# Anyone knows where to find a BB Guide?



## justnick (Sep 10, 2009)

Ok so I'm almost finished with this build. 
My shifters, rear derailleur and crankset will be here by the end of this week..

My only problem is that I'm missing the BB cable guide!!!

The frame is new (replacement) that I bought from a guy in May.

Frame is a 2010 Giant TCR Advanced 1.

Does anyone know where I can get one? I've checked my LBS and they didn't have what I needed.

If you guys could check your LBS that would be great! :thumbsup: I'll pay for it and the shipping, cause right now I'm sitting at a stand still.:mad2:

Thanks,
-Nick


----------



## Aindreas (Sep 1, 2010)

I'll see if I can dig up anything at the shop tomorrow.

/Wouldn't it be easier to buy it online?


----------



## justnick (Sep 10, 2009)

Aindreas said:


> I'll see if I can dig up anything at the shop tomorrow.
> 
> /Wouldn't it be easier to buy it online?


Great thanks!
And I've checked, it's not as easy as I thought it would be


----------



## fancynancy's (Nov 3, 2005)

*I have one!*

I have a used BB cable guide off a 2010 TCR Advanced although a regular Shimano one will fit too.

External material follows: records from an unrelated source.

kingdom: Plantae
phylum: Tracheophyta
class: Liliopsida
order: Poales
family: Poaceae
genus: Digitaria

You can also order a new one through your bike shop, mine have a couple in stock if you would like to get in touch with them...


----------



## justnick (Sep 10, 2009)

*UPDATE:*

I have one on the way! After looking around at the shop we decided to order one, so it should be here by the end of this week or the start of next!

Thanks guys!


----------